• **YOUR ASSIGNMENT**
Output exactly, with nothing added, the entries from the first line through the line with "0.0.0 (August 2016)".

• **INPUT FOR THIS TASK**
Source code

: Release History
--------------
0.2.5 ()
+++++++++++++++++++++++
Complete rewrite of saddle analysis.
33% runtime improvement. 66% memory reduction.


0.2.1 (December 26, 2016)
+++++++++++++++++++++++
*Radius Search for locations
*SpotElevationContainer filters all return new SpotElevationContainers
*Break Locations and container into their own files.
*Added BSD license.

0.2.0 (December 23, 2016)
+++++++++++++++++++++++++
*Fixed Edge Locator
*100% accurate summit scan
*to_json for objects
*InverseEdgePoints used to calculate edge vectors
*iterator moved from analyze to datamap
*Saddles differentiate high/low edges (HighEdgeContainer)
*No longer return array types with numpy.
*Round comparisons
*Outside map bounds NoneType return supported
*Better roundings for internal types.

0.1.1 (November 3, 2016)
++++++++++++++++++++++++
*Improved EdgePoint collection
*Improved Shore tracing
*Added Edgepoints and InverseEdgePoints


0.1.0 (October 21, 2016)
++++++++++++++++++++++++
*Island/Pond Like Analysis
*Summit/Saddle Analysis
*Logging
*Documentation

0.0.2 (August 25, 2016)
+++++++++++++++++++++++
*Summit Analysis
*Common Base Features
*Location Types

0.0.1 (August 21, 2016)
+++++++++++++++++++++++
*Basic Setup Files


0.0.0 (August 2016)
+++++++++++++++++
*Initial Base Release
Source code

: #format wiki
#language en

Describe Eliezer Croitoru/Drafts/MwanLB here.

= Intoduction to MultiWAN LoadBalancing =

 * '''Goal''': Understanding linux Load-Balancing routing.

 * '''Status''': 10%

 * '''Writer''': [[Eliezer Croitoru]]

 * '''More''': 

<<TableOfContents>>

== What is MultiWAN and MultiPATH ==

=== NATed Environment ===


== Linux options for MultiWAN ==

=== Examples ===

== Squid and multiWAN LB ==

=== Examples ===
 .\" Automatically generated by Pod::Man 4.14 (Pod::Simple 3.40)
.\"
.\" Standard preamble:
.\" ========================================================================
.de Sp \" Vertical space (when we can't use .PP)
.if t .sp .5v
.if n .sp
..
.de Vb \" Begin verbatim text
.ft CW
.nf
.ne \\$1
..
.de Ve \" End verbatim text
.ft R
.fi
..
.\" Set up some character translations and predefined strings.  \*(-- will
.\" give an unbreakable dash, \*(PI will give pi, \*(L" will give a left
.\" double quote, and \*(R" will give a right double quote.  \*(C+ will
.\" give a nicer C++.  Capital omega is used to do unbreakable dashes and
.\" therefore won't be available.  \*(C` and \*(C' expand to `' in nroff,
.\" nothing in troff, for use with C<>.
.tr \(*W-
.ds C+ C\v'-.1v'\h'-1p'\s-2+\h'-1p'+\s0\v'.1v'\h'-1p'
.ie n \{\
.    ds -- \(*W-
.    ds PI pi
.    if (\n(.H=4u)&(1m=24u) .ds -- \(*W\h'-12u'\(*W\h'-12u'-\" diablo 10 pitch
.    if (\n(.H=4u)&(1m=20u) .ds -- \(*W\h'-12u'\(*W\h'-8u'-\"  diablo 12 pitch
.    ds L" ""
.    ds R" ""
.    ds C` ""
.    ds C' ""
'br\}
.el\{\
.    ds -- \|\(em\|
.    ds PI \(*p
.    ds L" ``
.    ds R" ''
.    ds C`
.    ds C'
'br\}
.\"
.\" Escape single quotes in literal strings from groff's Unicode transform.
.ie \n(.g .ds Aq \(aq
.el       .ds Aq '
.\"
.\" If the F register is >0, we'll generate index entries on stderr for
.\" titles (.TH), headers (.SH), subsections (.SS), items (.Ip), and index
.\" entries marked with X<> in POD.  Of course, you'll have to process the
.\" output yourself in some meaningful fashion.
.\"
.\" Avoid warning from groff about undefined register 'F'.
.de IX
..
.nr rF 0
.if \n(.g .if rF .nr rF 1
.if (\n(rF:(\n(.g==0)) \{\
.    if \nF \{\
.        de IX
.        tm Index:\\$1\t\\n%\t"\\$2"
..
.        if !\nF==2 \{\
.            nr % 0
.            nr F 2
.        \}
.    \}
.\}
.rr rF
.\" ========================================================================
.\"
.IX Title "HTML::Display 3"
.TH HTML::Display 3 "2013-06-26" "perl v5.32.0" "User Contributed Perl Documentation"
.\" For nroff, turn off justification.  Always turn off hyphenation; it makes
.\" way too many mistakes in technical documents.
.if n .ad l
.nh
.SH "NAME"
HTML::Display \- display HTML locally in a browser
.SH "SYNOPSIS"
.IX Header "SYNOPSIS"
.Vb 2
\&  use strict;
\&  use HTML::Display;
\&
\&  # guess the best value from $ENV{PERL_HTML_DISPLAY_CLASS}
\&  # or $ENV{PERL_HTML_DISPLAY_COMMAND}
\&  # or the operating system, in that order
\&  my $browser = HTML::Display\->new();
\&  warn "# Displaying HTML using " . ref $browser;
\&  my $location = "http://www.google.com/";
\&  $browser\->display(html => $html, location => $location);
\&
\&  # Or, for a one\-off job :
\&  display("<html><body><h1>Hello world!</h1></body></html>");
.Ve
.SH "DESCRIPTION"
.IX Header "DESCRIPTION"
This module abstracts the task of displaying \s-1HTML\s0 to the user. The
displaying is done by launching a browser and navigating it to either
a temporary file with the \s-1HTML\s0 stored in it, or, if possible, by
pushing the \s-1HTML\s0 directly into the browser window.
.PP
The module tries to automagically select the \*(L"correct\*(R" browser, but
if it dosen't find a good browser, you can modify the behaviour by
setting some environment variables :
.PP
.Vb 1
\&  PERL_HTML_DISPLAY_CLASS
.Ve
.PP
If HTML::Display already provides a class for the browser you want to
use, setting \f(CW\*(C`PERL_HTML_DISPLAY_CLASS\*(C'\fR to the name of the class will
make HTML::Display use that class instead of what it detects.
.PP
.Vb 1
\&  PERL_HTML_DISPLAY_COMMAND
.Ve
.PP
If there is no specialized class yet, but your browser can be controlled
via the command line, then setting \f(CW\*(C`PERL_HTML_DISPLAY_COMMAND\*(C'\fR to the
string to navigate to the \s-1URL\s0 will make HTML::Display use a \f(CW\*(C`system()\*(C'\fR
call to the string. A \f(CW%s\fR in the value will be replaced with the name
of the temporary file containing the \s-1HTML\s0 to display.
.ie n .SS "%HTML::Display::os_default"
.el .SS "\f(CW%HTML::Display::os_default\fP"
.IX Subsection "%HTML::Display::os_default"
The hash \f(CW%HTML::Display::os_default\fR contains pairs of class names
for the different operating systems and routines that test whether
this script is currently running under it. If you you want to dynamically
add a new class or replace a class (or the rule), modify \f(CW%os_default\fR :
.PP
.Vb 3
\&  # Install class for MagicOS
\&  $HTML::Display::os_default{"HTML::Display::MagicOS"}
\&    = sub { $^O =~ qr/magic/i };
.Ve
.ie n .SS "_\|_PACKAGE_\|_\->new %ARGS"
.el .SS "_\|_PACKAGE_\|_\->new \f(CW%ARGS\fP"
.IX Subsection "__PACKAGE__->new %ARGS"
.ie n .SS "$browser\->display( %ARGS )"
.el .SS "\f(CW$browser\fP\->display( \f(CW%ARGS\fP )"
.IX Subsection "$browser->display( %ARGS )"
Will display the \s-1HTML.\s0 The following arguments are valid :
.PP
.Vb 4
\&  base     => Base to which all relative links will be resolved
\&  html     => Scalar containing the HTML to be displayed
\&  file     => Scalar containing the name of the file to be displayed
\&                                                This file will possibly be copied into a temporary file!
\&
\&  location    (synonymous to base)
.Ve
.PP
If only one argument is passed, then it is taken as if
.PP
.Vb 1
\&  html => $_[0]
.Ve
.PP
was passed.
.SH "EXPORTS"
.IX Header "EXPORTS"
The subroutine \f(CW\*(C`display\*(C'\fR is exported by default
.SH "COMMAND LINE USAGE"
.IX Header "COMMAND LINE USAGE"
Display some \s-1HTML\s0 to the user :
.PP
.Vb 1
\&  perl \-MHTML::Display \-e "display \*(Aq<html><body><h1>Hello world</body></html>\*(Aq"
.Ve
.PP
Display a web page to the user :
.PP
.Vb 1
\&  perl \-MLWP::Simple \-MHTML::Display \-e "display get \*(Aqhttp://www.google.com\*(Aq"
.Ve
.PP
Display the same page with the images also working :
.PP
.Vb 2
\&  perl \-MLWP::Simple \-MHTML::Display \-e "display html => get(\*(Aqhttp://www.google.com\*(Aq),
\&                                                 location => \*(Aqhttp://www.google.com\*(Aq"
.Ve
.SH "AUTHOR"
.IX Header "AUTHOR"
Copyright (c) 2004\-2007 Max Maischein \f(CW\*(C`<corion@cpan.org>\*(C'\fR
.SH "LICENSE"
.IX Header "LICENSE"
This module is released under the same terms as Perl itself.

• **COMPLETED TASK**
Source code

: Release History
--------------
0.2.5 ()
+++++++++++++++++++++++
Complete rewrite of saddle analysis.
33% runtime improvement. 66% memory reduction.


0.2.1 (December 26, 2016)
+++++++++++++++++++++++
*Radius Search for locations
*SpotElevationContainer filters all return new SpotElevationContainers
*Break Locations and container into their own files.
*Added BSD license.

0.2.0 (December 23, 2016)
+++++++++++++++++++++++++
*Fixed Edge Locator
*100% accurate summit scan
*to_json for objects
*InverseEdgePoints used to calculate edge vectors
*iterator moved from analyze to datamap
*Saddles differentiate high/low edges (HighEdgeContainer)
*No longer return array types with numpy.
*Round comparisons
*Outside map bounds NoneType return supported
*Better roundings for internal types.

0.1.1 (November 3, 2016)
++++++++++++++++++++++++
*Improved EdgePoint collection
*Improved Shore tracing
*Added Edgepoints and InverseEdgePoints


0.1.0 (October 21, 2016)
++++++++++++++++++++++++
*Island/Pond Like Analysis
*Summit/Saddle Analysis
*Logging
*Documentation

0.0.2 (August 25, 2016)
+++++++++++++++++++++++
*Summit Analysis
*Common Base Features
*Location Types

0.0.1 (August 21, 2016)
+++++++++++++++++++++++
*Basic Setup Files


0.0.0 (August 2016)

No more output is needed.